■ **ЗАДАНИЕ 1**
Переведите на английский язык предложение из отрывка: «Чудом узнал я, что начинать надо с нашего консульства.»
■ **ЗАДАНИЕ 2**
Пожалуйста, перепишите из отрывка всё от слов «Пришлось впервые добраться» вниз до слов «ждавший у стены.», заменив «бункер» на «блиндаж».

■ **ИСХОДНЫЙ ТЕКСТ**
____
Помимо переговоров с Хюльтеном, оказалось, что меня настойчиво зовут принять участие в интеллектуальном телешоу о Малевиче. Пытаясь продлить визу, я познакомился с французской бюрократией. У нас, когда нужна какая-то бумажка, вас десять раз обхамят, а на одиннадцатый пожалеют, выдадут (там, где выдавать, может, и не полагается) и чаем напоят. Во Франции – никакой грубости: «Мсье, это не наша проблема!» – «А чья, мсье?!» – «Извините, мсье, я не в курсе дела». Из одной конторы в другую. Чудом узнал я, что начинать надо с нашего консульства.

Пришлось впервые добраться и до посольства. Настоящий бункер на бульваре Ланн, знакомое выражение на каменных лицах охранников. Внутри – странное двоевластие. В коридоре, по которому мы шли с весьма высокопоставленным посольским чиновником, меня бесцеремонно оттер от знатного дипломата невзрачный человечек и потребовал паспорт. «Вот они, наши хозяева», – сказал потом дипломат, покорно ждавший у стены.

Тогда посольство – еще советское – было жутковатым, вывернутым миром. Десятки служащих жили и работали, не выходя за его стены: в Париж не пускали, очень редко – экскурсии на автобусах. Провинциальные главным образом дамы мрачно перелистывали каталоги, злобно завидуя тем немногим, высшим, кто обладал правом выхода. На дворе пахло советской столовой. Я поинтересовался: неужели привозят наши продукты? Мне объяснили – продукты французские, но в посольской школе готовят так, что запахи получаются советские…

Было 23 февраля – мой день рождения, в посольстве же, естественно, отмечали День Советской армии. «Сходите пока на прием, – сказали мне, – у посла коктейль с генералами, и сейчас он ничего не подпишет». Прием был по заведенному тогда в Союзе обычаю: согласно новым правилам и раннему часу, почти безалкогольным. Мартини представлял собой самый крепкий напиток, и иностранные военные мучились, глотая икру и стерлядь «помимо водки» (Ильф и Петров). Я увидел парад всех на свете униформ, причем эполеты, галуны и аксельбанты представителей банановых республик решительно затмевали скромную респектабельность офицеров НАТО. Вокруг стола происходила вежливая давка. Двухметровый американец, чьи серебряные полковничьи орлы меркли перед золотыми пагодами на огромных эполетах крошечного экзотического генерала, снисходительно доставал чиновному малышу ломти осетра с недоступного тому блюда в середине стола.
____
■ **ПРЕДОСТАВЛЕННЫЕ МАТЕРИАЛЫ**
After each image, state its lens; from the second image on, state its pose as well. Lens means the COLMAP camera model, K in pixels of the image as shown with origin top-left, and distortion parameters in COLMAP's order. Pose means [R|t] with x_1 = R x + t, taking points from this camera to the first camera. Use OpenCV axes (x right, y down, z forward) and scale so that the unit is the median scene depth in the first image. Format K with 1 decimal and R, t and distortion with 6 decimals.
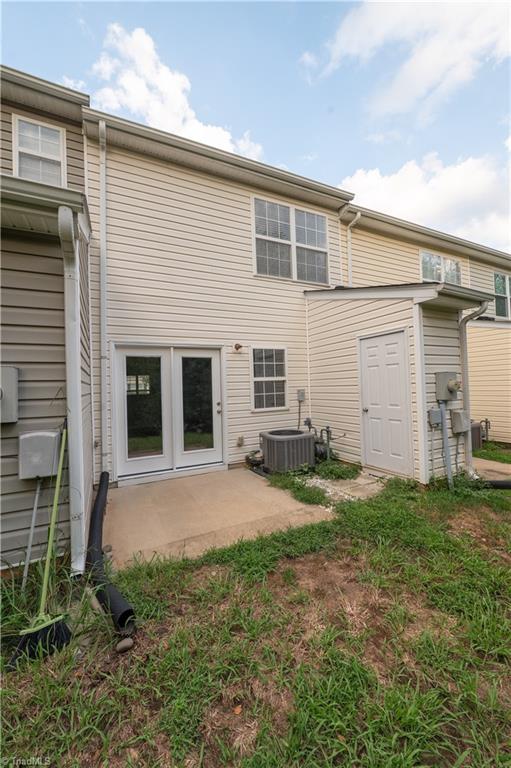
____
■ **РЕШЕНИЕ 1**
By some miracle I found out that I had to start with our consulate.

■ **РЕШЕНИЕ 2**
Пришлось впервые добраться и до посольства. Настоящий блиндаж на бульваре Ланн, знакомое выражение на каменных лицах охранников. Внутри – странное двоевластие. В коридоре, по которому мы шли с весьма высокопоставленным посольским чиновником, меня бесцеремонно оттер от знатного дипломата невзрачный человечек и потребовал паспорт. «Вот они, наши хозяева», – сказал потом дипломат, покорно ждавший у стены.